▶ [The task]: Which lines in the records below contain the word "Eddig"? Report each of them.

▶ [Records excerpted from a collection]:

*** Begin section ***

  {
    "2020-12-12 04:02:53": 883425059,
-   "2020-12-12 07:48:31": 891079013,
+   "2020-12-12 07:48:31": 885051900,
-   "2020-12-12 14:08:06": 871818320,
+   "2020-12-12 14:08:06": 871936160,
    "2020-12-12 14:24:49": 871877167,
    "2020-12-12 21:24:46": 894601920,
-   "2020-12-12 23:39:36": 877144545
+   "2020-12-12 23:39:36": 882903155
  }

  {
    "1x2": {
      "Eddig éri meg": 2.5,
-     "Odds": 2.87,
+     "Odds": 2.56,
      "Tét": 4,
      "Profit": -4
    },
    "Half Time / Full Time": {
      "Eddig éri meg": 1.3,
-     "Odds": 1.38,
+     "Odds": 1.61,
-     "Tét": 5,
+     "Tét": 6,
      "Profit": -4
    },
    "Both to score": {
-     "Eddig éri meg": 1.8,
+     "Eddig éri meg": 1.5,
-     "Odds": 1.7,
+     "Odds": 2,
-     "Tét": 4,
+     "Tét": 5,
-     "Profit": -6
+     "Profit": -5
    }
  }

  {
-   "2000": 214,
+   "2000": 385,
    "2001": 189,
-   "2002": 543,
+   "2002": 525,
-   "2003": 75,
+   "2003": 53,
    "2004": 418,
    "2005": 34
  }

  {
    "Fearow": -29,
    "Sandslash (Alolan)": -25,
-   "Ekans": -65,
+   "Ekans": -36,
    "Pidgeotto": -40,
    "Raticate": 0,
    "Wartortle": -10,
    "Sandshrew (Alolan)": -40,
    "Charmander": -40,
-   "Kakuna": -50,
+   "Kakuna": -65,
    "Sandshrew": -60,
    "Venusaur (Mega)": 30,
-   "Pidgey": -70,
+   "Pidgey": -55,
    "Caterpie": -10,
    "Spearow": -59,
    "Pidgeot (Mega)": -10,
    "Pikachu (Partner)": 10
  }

*** End section ***
*** Begin section ***

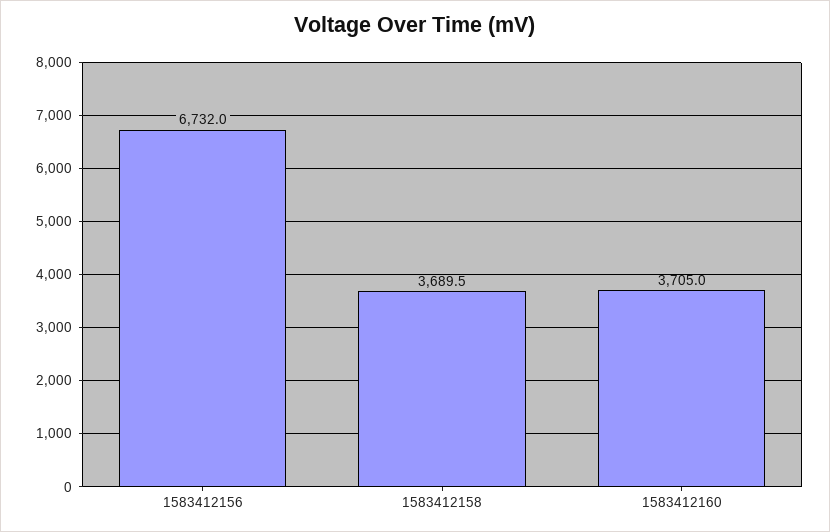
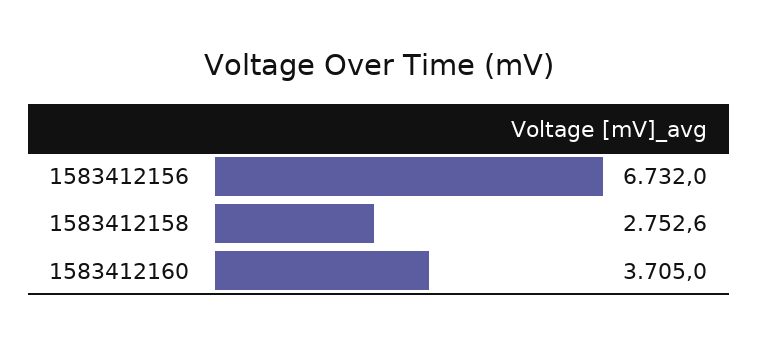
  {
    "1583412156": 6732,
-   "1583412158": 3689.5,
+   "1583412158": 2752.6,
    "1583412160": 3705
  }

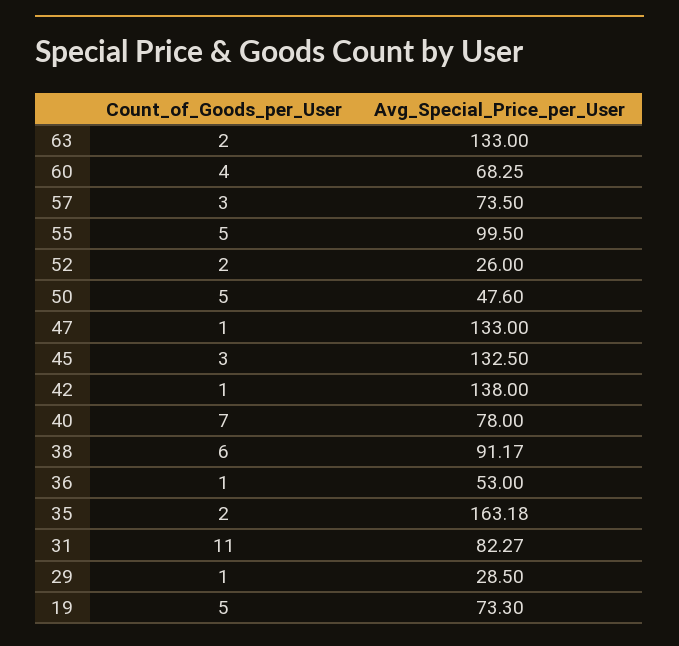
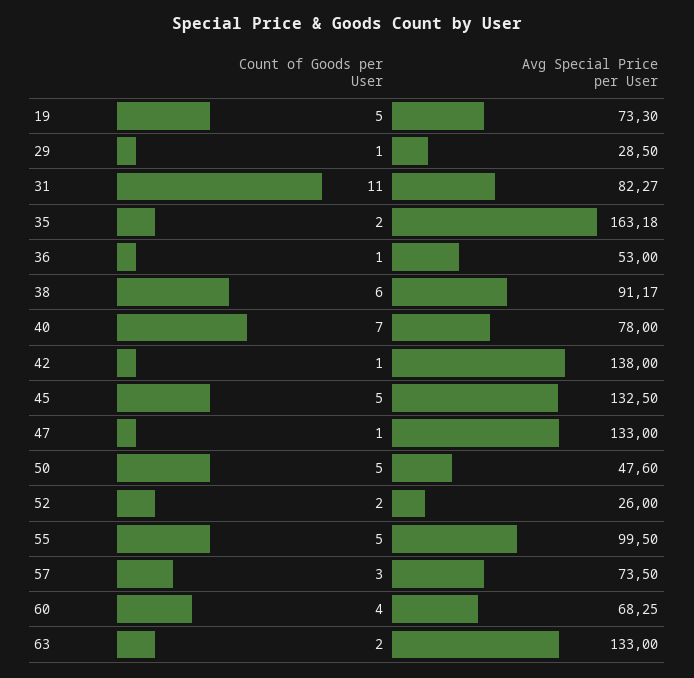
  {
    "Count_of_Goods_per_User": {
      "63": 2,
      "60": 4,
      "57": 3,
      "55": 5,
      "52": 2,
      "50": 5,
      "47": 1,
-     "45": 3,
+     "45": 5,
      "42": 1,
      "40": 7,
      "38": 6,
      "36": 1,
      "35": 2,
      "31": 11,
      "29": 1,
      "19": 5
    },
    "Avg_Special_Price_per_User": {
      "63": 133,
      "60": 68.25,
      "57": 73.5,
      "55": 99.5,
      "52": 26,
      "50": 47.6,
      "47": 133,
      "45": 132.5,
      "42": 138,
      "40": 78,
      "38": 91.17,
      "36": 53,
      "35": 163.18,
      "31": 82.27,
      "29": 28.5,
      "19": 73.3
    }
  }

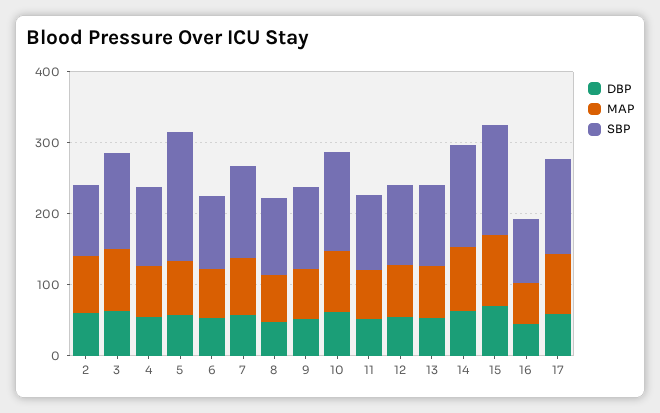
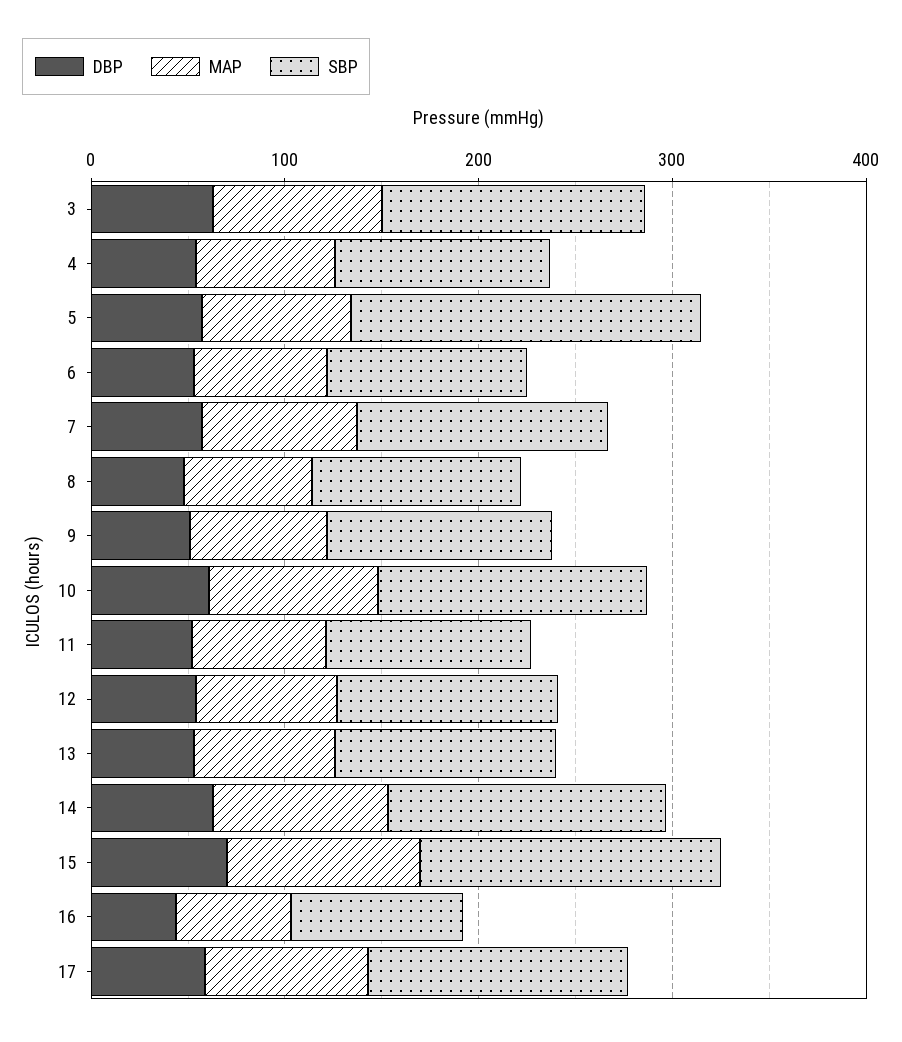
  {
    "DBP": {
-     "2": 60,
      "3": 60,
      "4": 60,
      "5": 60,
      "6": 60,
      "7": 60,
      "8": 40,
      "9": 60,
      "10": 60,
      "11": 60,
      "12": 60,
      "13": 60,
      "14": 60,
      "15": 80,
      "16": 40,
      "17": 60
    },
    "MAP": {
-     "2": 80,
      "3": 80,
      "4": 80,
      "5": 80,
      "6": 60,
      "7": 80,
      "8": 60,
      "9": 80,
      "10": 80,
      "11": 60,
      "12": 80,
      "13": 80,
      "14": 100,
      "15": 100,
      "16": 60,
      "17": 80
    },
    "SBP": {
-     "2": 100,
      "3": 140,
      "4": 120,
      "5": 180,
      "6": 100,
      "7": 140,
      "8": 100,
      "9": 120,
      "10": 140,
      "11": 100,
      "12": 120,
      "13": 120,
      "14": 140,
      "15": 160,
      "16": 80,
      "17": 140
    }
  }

*** End section ***
*** Begin section ***

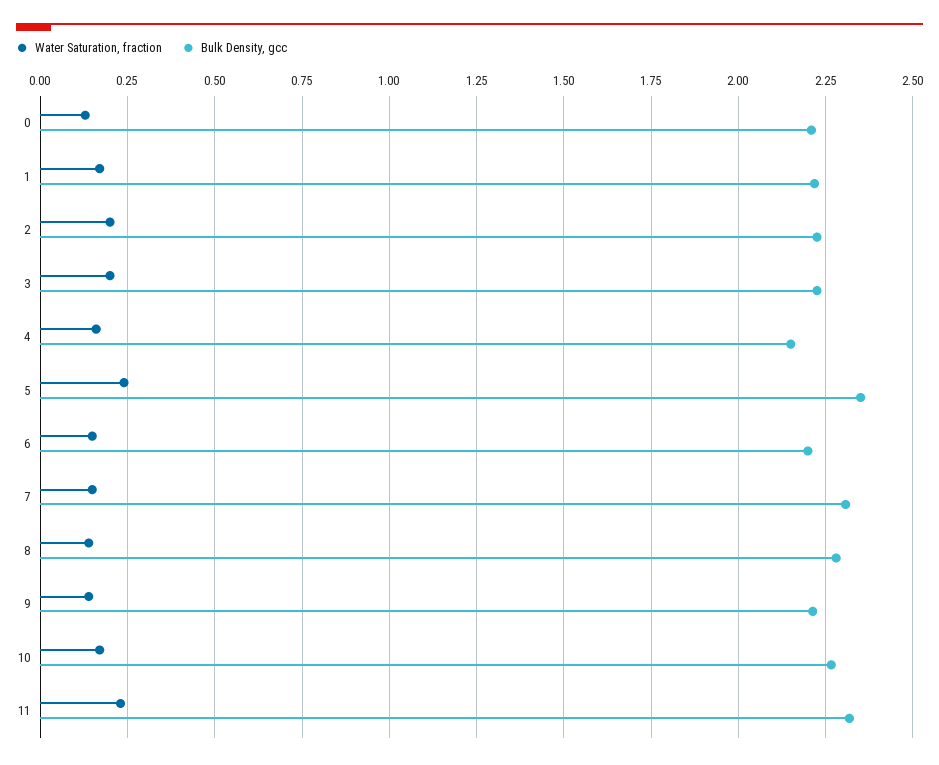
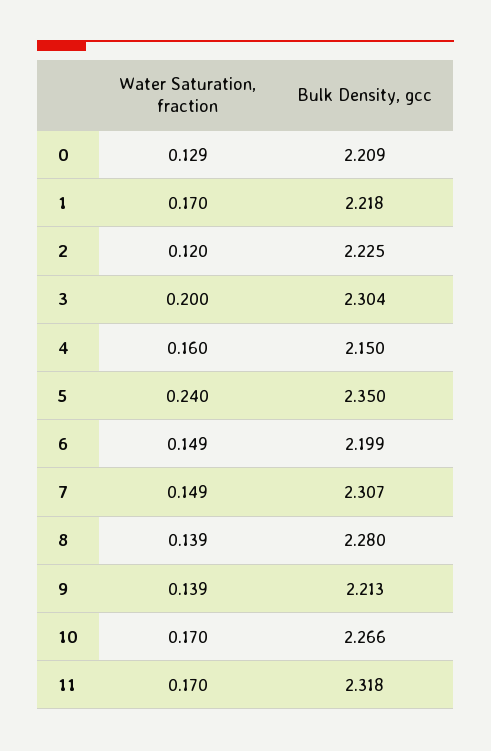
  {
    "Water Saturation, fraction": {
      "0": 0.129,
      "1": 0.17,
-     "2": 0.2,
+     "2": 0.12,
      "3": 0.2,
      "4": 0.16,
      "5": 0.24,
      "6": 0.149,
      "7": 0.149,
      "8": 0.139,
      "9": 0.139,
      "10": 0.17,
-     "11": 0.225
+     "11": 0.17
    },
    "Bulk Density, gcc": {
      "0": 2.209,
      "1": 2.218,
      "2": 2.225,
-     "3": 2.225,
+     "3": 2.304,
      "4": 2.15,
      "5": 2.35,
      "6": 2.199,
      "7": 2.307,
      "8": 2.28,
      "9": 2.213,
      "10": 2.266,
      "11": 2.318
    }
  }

*** End section ***

▶ [Task result]:
      "Eddig éri meg": 2.5,
      "Eddig éri meg": 1.3,
-     "Eddig éri meg": 1.8,
+     "Eddig éri meg": 1.5,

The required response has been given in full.